Change of ownership: In the event that this organization is sold or merged with another organization, your health information will become the property of the new owner.

Identity Verification: We may take a photograph of you for identification purposes and store it in your medical record.

Immunization Records: With written or verbal authorization from a parent, guardian, or other person acting in place of a parent, or from an emancipated minor, we may disclose proof of your child’s immunization to a school and provide information about a child who is or will be a student at the school as required by state or other laws.

Electronic Health Records (EHR): We may use an electronic health record to store and retrieve your health information.
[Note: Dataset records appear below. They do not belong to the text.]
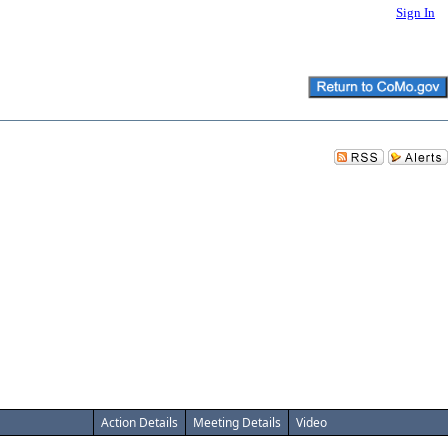
Sign In
Action Details
Meeting Details
Video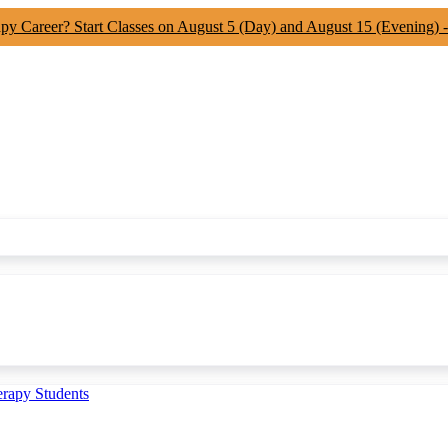
apy Career? Start Classes on August 5 (Day) and August 15 (Evening) 
erapy Students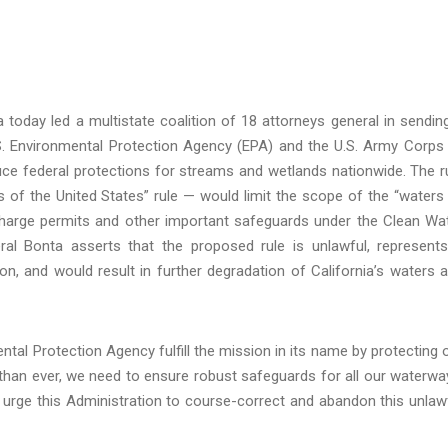
 today led a multistate coalition of 18 attorneys general in sendin
S. Environmental Protection Agency (EPA) and the U.S. Army Corps
uce federal protections for streams and wetlands nationwide. The r
s of the United States” rule — would limit the scope of the “waters
ischarge permits and other important safeguards under the Clean Wa
al Bonta asserts that the proposed rule is unlawful, represent
tion, and would result in further degradation of California’s waters 
ntal Protection Agency fulfill the mission in its name by protecting 
than ever, we need to ensure robust safeguards for all our waterwa
 urge this Administration to course-correct and abandon this unlaw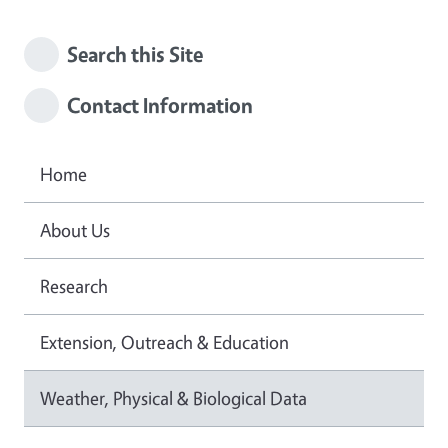
Search this Site
Contact Information
Home
About Us
Research
Extension, Outreach & Education
Weather, Physical & Biological Data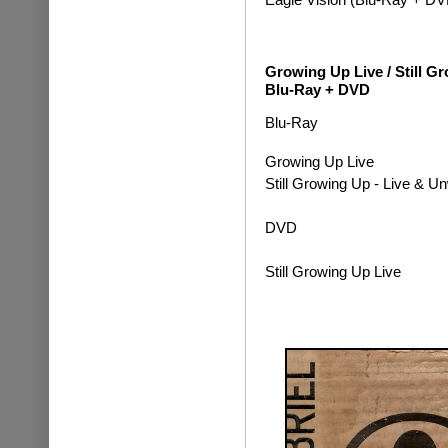
Growing Up Live / Still 
Blu-Ray + DVD
Blu-Ray
Growing Up Live
Still Growing Up - Live & 
DVD
Still Growing Up Live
One of the advantages of the EHR is the ability to share and exchange health information among personnel and other community healthcare providers involved in your care. When we enter your information into the EHR, we may share that information by using shared clinical databases or health information exchanges. We may also receive information about you from other healthcare providers involved with your care by using shared databases or health information exchanges. If you have any questions or concerns about sharing or exchange of your PHI, discuss with your provider.

Other disclosures: Federal law makes provision for your health information to be released to an appropriate health oversight agency, public health authority or attorney, provided that a work force member or business associate believes in good faith that we have engaged in unlawful conduct or have otherwise violated professional or clinical standards and are potentially endangering one or more patients, workers, or the public.

Your information will not be shared without your written permission for marketing, sale of your information, or sharing of psychotherapy notes. Any disclosure of information carries with it the potential for an unauthorized redisclosure, and the information may not be protected by the confidentiality rules.

Uses and Disclosures of Your Substance and Alcohol Use Disorder Records: Your records related to substance use disorder (SUD) are protected by federal law under 42 CFR Part 2. This law provides extra confidentiality protection and requires a separate patient consent for the use and disclosure of SUD counseling notes. Each disclosure made with patient consent must include a copy of the consent or a clear explanation of the scope of the consent. 42 CFR Part 2 allows patients to sign a single consent form for all future uses and disclosures for SUD treatment, payment, and other health care operations. Disclosure of these records requires your explicit written consent, except in limited circumstances. You may revoke this consent at any time.

• Medical Emergencies: Only to the extent needed to treat your emergency.

• Reporting Crimes on Program Premises.

• Child Abuse Reporting: In connection with incidents of suspected child abuse or neglect to appropriate state or local authorities

Prohibitions on Use and Disclosure of Part 2 Records:

• The new rule expands prohibitions on the use and disclosure of Part 2 records in civil, criminal, administrative, or legislative proceedings conducted against a patient unless the patient provides consent, or a court order is issued.

• A separate consent is required and must specifically address the use and disclosure of SUD counseling notes. Consent cannot be combined.

Notice of Nondiscrimination [AFFORDABLE CARE ACT (ACA) 45 CFR 92]

• AG complies with applicable federal civil rights laws and does not discriminate based on race, color, national origin, age, disability, or sex. We provide the following services:

• Free aids and services for people with disabilities to help them communicate with us, such as qualified sign language interpreters and written information in alternative formats (such as large print, audio, and accessible electronic formats).

• Free language services for individuals whose primary language is not English, including qualified interpreters and information in other languages.

Discrimination Based on Disability in HHS Programs or Activities

• Effective May 1, 2024, AG complies with the Discrimination Based on Disability in Health and Human Service Programs or Activities for people with disabilities under Section 504 of the Rehabilitation Act. The “Rehab Act” protects disabled people from discrimination of all ages.